§ TEXT BLOCK:
-- BEGIN --

All Downloads are FREE. Search and download functionalities are using the official Maven repository.

org.nd4j.autodiff.loss.LossFunctions Maven / Gradle / Ivy

There is a newer version: 1.0.0-M2.1
Show newest version
/*******************************************************************************
 * Copyright (c) 2015-2018 Skymind, Inc.
 *
 * This program and the accompanying materials are made available under the
 * terms of the Apache License, Version 2.0 which is available at
 * https://www.apache.org/licenses/LICENSE-2.0.
 *
 * Unless required by applicable law or agreed to in writing, software
 * distributed under the License is distributed on an "AS IS" BASIS, WITHOUT
 * WARRANTIES OR CONDITIONS OF ANY KIND, either express or implied. See the
 * License for the specific language governing permissions and limitations
 * under the License.
 *
 * SPDX-License-Identifier: Apache-2.0
 ******************************************************************************/

package org.nd4j.autodiff.loss;

import org.nd4j.autodiff.samediff.SDVariable;
import org.nd4j.autodiff.samediff.SameDiff;
import org.nd4j.base.Preconditions;

/**
 * SameDiff loss functions
 *
 * @author Alex Black
 */
public class LossFunctions {

    private static final int[] SCALAR = new int[]{1,1};

    public enum Reduction {
        /**
         * No reduction. Output is the same shape as the predictions/labels.
         * Weights (if any) are applied. Dimension args are ignored.
         * Example: 2d input, MSE.
         * Output: sqDiff(predictions,labels) -> shape same as input/labels
         */
        NONE,
        /**
         * Reduce as normal along the specified dimensions, but don't sum/mean etc the remaining
         * dimensions.
         * Example: 2d input, MSE loss along dimension 1.
         * Output: mean(weights * sqDiff(predictions,labels),1) -> shape [dim0,1]
         */
        SPECIFIED_DIMS,
        /**
         * Sum across the remaining dimensions, returning a scalar
         * Example: 2d input, MSE loss along dimension 1.

-- END --

§ INSTRUCTIONS:
1) In the LossFunctions source, why does the SPECIFIED_DIMS example produce output of shape [dim0,1] and not a scalar? Answer in one to three sentences.
2) Reproduce the part of the LossFunctions source that opens with the words containing "public enum Reduction" and closes with "2d input, MSE.".

§ EXTRACTED RECORDS:

-- BEGIN --

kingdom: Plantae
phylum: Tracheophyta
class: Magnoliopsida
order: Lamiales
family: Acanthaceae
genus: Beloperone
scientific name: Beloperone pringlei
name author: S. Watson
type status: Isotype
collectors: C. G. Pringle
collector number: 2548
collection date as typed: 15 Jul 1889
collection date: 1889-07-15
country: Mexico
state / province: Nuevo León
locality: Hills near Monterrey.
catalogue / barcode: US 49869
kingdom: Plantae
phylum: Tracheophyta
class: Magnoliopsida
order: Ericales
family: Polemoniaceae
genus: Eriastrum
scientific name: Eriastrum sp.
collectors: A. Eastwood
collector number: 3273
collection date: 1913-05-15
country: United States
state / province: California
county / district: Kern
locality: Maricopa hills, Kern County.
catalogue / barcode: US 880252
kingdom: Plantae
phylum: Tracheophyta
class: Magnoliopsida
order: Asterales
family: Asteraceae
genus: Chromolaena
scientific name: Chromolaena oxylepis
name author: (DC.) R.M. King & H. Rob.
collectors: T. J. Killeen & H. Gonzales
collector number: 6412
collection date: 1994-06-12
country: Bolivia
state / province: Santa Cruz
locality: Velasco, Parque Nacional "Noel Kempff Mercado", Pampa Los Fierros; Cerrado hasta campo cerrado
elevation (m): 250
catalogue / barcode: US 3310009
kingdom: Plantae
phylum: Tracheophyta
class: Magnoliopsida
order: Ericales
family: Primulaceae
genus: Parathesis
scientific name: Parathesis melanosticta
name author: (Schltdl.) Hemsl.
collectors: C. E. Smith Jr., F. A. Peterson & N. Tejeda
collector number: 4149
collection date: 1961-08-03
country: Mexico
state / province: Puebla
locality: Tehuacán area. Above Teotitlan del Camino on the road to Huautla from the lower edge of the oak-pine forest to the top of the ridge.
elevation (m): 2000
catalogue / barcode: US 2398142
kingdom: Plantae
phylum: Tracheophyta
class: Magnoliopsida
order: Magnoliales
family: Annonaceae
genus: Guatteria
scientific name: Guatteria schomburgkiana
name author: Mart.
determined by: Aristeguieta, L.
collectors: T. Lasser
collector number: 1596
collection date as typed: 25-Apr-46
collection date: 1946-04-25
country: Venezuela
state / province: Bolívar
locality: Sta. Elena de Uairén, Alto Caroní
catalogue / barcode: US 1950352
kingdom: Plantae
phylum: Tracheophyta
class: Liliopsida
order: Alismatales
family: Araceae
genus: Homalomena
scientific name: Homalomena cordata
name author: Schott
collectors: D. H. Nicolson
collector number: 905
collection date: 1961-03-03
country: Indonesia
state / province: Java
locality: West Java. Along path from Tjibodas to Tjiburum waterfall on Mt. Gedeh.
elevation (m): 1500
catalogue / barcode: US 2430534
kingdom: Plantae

-- END --

§ SET OF ANSWERS:
1) The mean is taken only along the specified dimension, dimension 1. The remaining dimension 0 is not summed or averaged, so one value per row is left and the shape is [dim0,1].

2)
public enum Reduction {
        /**
         * No reduction. Output is the same shape as the predictions/labels.
         * Weights (if any) are applied. Dimension args are ignored.
         * Example: 2d input, MSE.